• **Source text**
■ ■ ■

This episode of “Sherlock” has you wondering why the British Empire doesn’t rise up again and take control of the world? Is it the press? And we get to see John’s wife, Mary, as a woman as formidable as the original Irene Adler. Still, I found the episode “His Last Vow” a bit disappointing.

Irene Adler (Lara Pulver), in this incarnation of Sherlock Holmes, appeared in the first episode (“A Scandal in Belgravia”) during Series 2 and she was eventually rescued by Sherlock (an unfortunate pattern also seen in the Robert Downey Jr. series) and doesn’t find true love with an American lawyer named Norton. In both, Adler isn’t acting on her own, but is an agent or freelancer under Moriarty.

Mary wasn’t properly vetted out by Sherlock (Benedict Cumberbath)  or, apparently Mycroft (Mark Gatiss), because Sherlock was supposedly dead when John (Martin Freeman) becomes romantically involved. In “The Empty Hearse,” the episode that begins Series Three, John proposes to Mary (Amanda Abbington) and dealt with the return of Sherlock.

“The Sign of Three” has John and Mary getting married while both working with Sherlock in solving and preventing a murder (of Major James Sholto who is played by Alistair Petrie).  Sholto was John’s former commander.

It was during “The Empty Hearse” that Sherlock saves John from a new villain and Sherlock and Mary have made moves against this villain during “The Sign of Three.”

“His Last Vow” brings this villain to center stage: Charles Augustus Magnussen (Lars Mikkelsen) who is a newspaper own and blackmailer. Marriage has taken John away from Sherlock, but the episode begins with John “rescuing” Sherlock from a drug den. Sherlock has, he insists, not gone back to drugs, but gone undercover. His target is Mangnussen, but although Mycroft is aware of Magnussen’s work, he’s doesn’t encourage Sherlock.

■ ■ ■

• **Request 1**
In the Sherlock review, which actor plays Major James Sholto?
• **Request 2**
Pick up the Sherlock review after its last sentence and keep writing it.

■ ■ ■

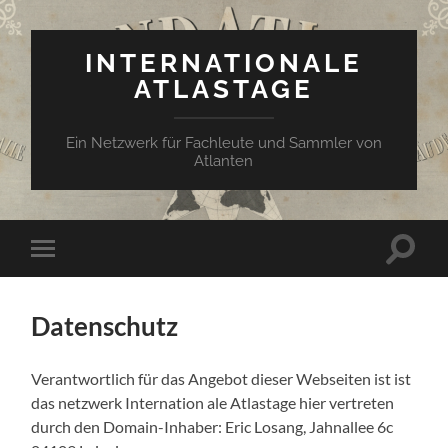
INTERNATIONALE
ATLASTAGE
Ein Netzwerk für Fachleute und Sammler von
Atlanten
Suchfe
Mobile-
ein-/a
Menü
ein-/ausblenden
Datenschutz
Verantwortlich für das Angebot dieser Webseiten ist ist
das netzwerk Internation ale Atlastage hier vertreten
durch den Domain-Inhaber: Eric Losang, Jahnallee 6c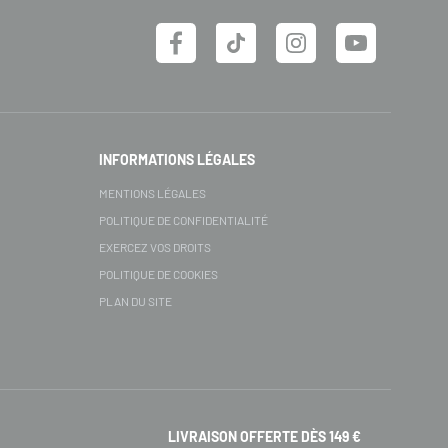
INFORMATIONS LÉGALES
MENTIONS LÉGALES
POLITIQUE DE CONFIDENTIALITÉ
EXERCEZ VOS DROITS
POLITIQUE DE COOKIES
PLAN DU SITE
LIVRAISON OFFERTE DÈS 149 €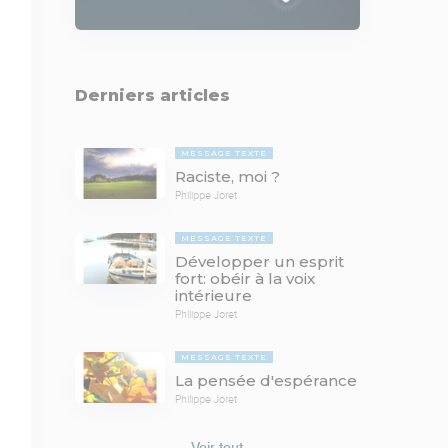
Derniers articles
MESSAGE TEXTE
Raciste, moi ?
Philippe Joret
MESSAGE TEXTE
Développer un esprit
fort: obéir à la voix
intérieure
Philippe Joret
MESSAGE TEXTE
La pensée d'espérance
Philippe Joret
Voir tout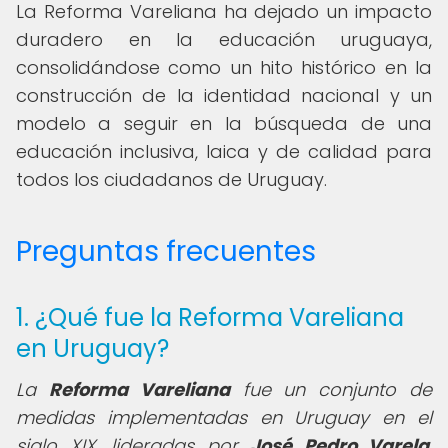
La Reforma Vareliana ha dejado un impacto
duradero en la educación uruguaya,
consolidándose como un hito histórico en la
construcción de la identidad nacional y un
modelo a seguir en la búsqueda de una
educación inclusiva, laica y de calidad para
todos los ciudadanos de Uruguay.
Preguntas frecuentes
1. ¿Qué fue la Reforma Vareliana
en Uruguay?
La
Reforma Vareliana
fue un conjunto de
medidas implementadas en Uruguay en el
siglo XIX, lideradas por
José Pedro Varela
,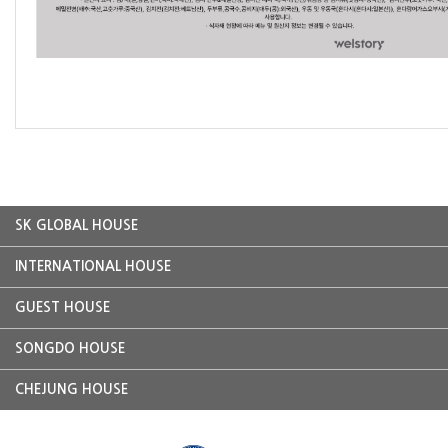
SK GLOBAL HOUSE
INTERNATIONAL HOUSE
GUEST HOUSE
SONGDO HOUSE
CHEJUNG HOUSE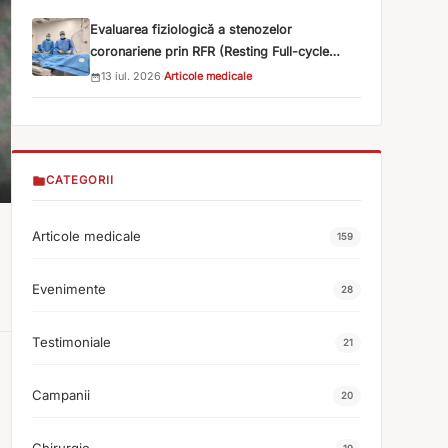
Evaluarea fiziologică a stenozelor
coronariene prin RFR (Resting Full-cycle
Ratio)
13 iul. 2026
·
Articole medicale
CATEGORII
Articole medicale
159
Evenimente
28
Testimoniale
21
Campanii
20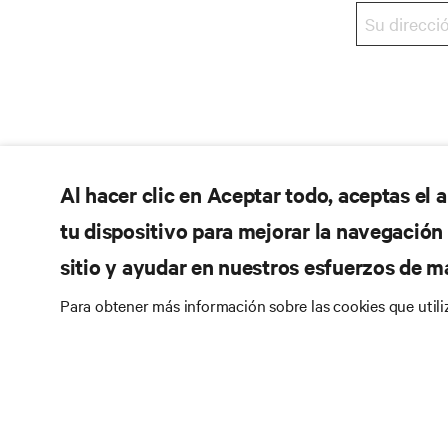
Al hacer clic en Aceptar todo, aceptas el
tu dispositivo para mejorar la navegación d
sitio y ayudar en nuestros esfuerzos de m
Para obtener más información sobre las cookies que util
RE
SÍGANOS
Do
Instagram
Pol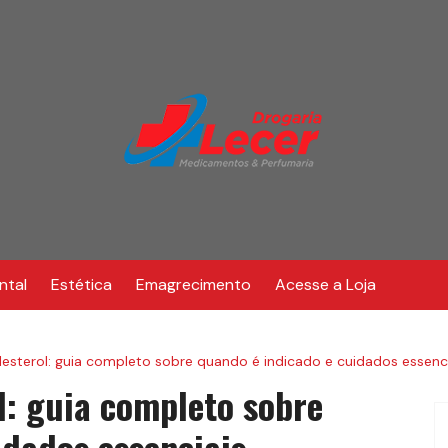
ntal
Estética
Emagrecimento
Acesse a Loja
esterol: guia completo sobre quando é indicado e cuidados essenc
l: guia completo sobre
idados essenciais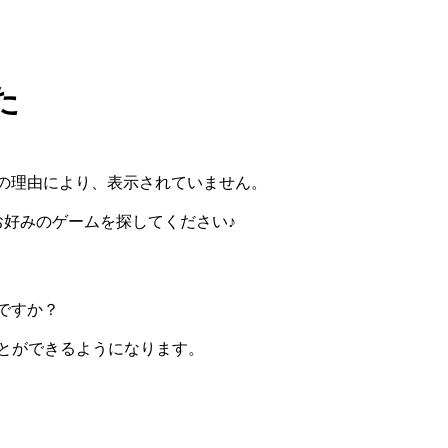
た
の理由により、表示されていません。
らお好みのゲームを探してください♪
ですか？
ぶことができるようになります。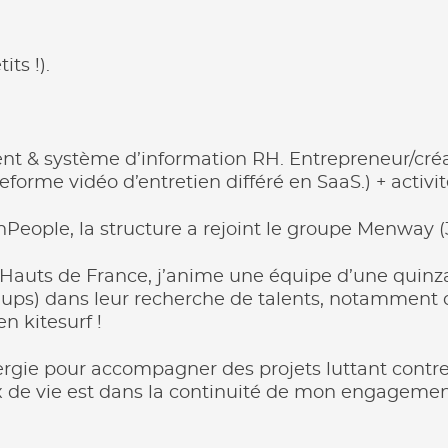
ts !).
t & système d’information RH. Entrepreneur/créate
forme vidéo d’entretien différé en SaaS.) + activit
nPeople, la structure a rejoint le groupe Menway (
es Hauts de France, j’anime une équipe d’une qui
-ups) dans leur recherche de talents, notamment d
n kitesurf !
ie pour accompagner des projets luttant contre l
eux de vie est dans la continuité de mon engagemen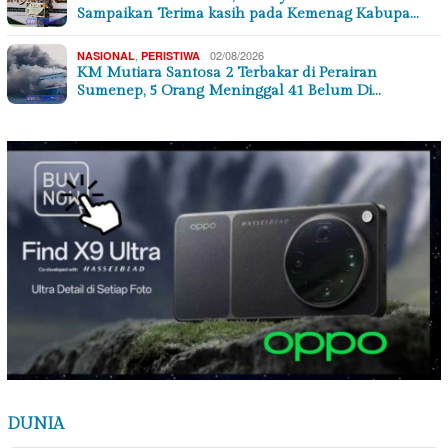
Sampaikan Terima kasih pada Kemenag Kabupa…
,
02/08/2026
NASIONAL
PERISTIWA
KM Mutiara Santosa 2 Terbakar di Perairan
Sumenep, 5 Orang Meninggal 41 Belum Di…
DUNIA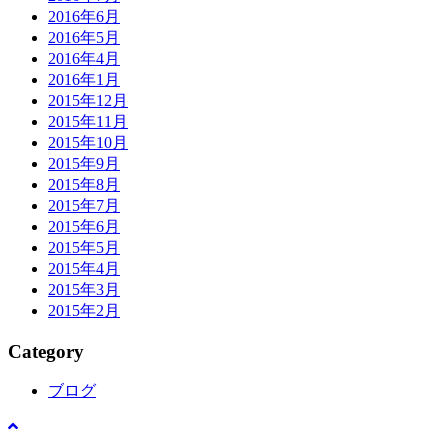
2016年6月
2016年5月
2016年4月
2016年1月
2015年12月
2015年11月
2015年10月
2015年9月
2015年8月
2015年7月
2015年6月
2015年5月
2015年4月
2015年3月
2015年2月
Category
ブログ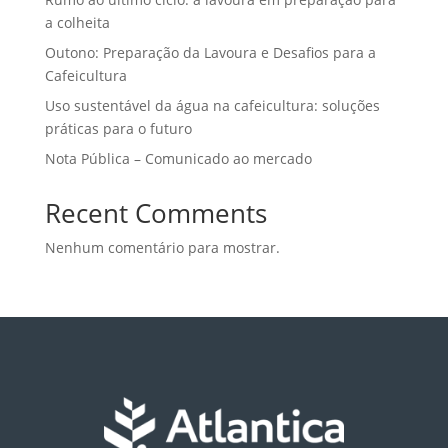
a colheita
Outono: Preparação da Lavoura e Desafios para a
Cafeicultura
Uso sustentável da água na cafeicultura: soluções
práticas para o futuro
Nota Pública – Comunicado ao mercado
Recent Comments
Nenhum comentário para mostrar.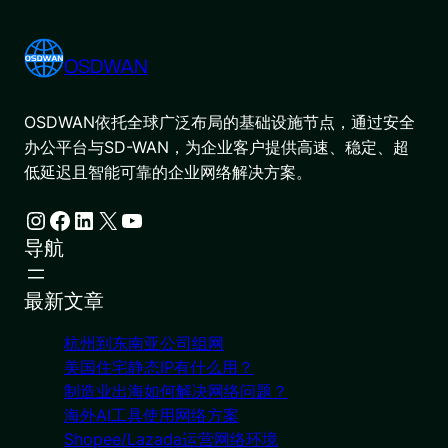
OSDWAN
OSDWAN依托全球广泛布局的基础设施节点，通过安全
办公平台与SD-WAN，为企业客户提供高速、稳定、超
低延迟且智能可靠的企业网络解决方案。
Instagram
Facebook
LinkedIn
X
YouTube
导航
最新文章
杭州到东南亚公司组网
美国住宅静态IP有什么用？
制造业出海如何解决网络问题？
海外AI工具使用网络方案
Shopee/Lazada运营网络环境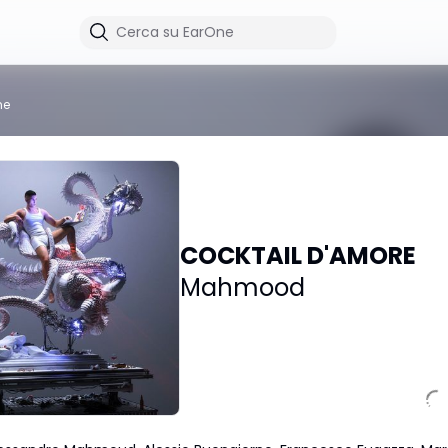
me
COCKTAIL D'AMORE
Mahmood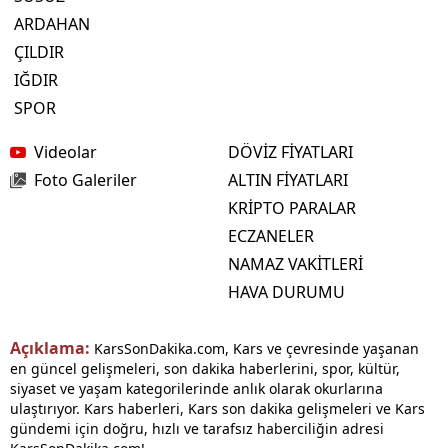
ARDAHAN
ÇILDIR
IĞDIR
SPOR
Videolar
DÖVİZ FİYATLARI
Foto Galeriler
ALTIN FİYATLARI
KRİPTO PARALAR
ECZANELER
NAMAZ VAKİTLERİ
HAVA DURUMU
Açıklama:
KarsSonDakika.com, Kars ve çevresinde yaşanan
en güncel gelişmeleri, son dakika haberlerini, spor, kültür,
siyaset ve yaşam kategorilerinde anlık olarak okurlarına
ulaştırıyor. Kars haberleri, Kars son dakika gelişmeleri ve Kars
gündemi için doğru, hızlı ve tarafsız haberciliğin adresi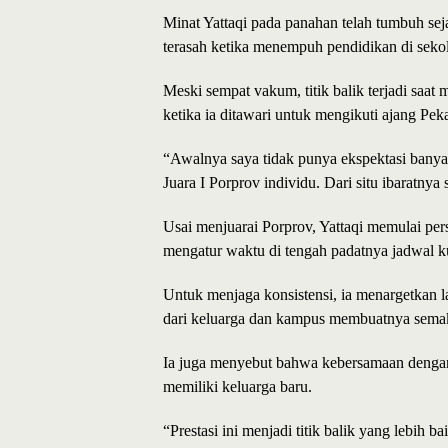
Minat Yattaqi pada panahan telah tumbuh sej
terasah ketika menempuh pendidikan di seko
Meski sempat vakum, titik balik terjadi sa
ketika ia ditawari untuk mengikuti ajang Pe
“Awalnya saya tidak punya ekspektasi banya
Juara I Porprov individu. Dari situ ibarat
Usai menjuarai Porprov, Yattaqi memulai pe
mengatur waktu di tengah padatnya jadwal ku
Untuk menjaga konsistensi, ia menargetkan l
dari keluarga dan kampus membuatnya sema
Ia juga menyebut bahwa kebersamaan dengan
memiliki keluarga baru.
“Prestasi ini menjadi titik balik yang lebih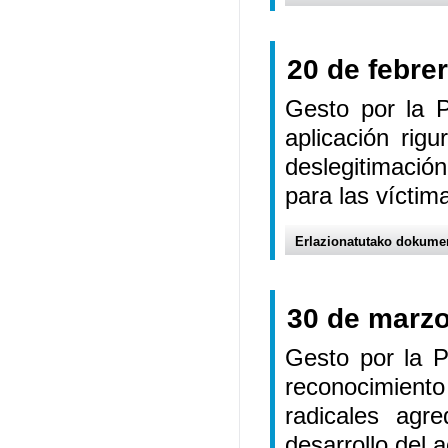
20 de febre
Gesto por la P
aplicación rig
deslegitimació
para las víctim
Erlazionatutako dokume
30 de marzo
Gesto por la 
reconocimiento
radicales agr
desarrollo del a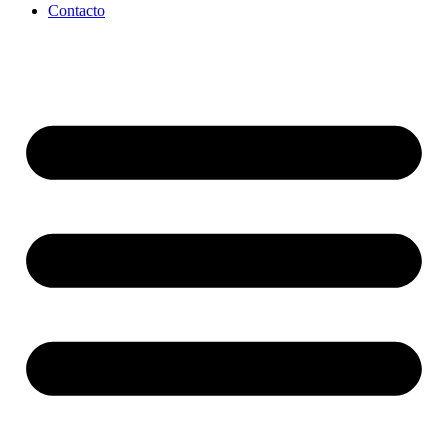
Contacto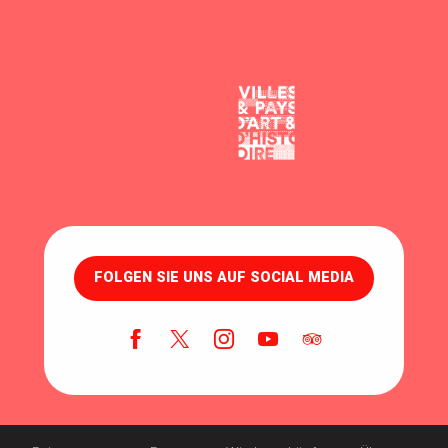
FOLGEN SIE UNS AUF SOCIAL MEDIA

■ ■ ■

• **Answer 1**
Alistair Petrie.

• **Answer 2**
John also learns that Sherlock is now in a cozy relationship with one of Mary’s bridesmaids, Janine (Yasmine Akram). She calls him, Sherl and his brother Myc. You can already tell things aren’t going to go well here. Others might be rooting for Molly (Louise Brealey) who is, as of this episode, no longer engaged to her ersatz Sherlock (Ed Birch).

Magnussen supposedly has letters and documents that he uses to blackmail all the important people in the West. Someone needs a reality check because not all the important people are in the West and some of them can’t be controlled by the villainy of a Western publication. Basically the blogosphere is somewhat ignored as well  as Drudge and his reports. Instead the implication is that a robber baron type is controlling people because of what he knows and what he can publish. Sounds like this conceit comes from the recent Rupert Murdoch News International phone-hacking scandal.

In the UK, the British newspapers have been involved in hacking into private phone lines by intercepting calls and voicemails. The newspapers under News International such as the British tabloid News of the World, had intercepted voicemail and phone calls of the British Royal Family but what really turned public opinion against the news media agency was hacking into the phone messages of a missing schoolgirl (the 13-year-old Milly Dowler), who was later found murdered in March of 2002.  The scandal was originally investigated in 2005 with renewed investigations from 2009 to 2011.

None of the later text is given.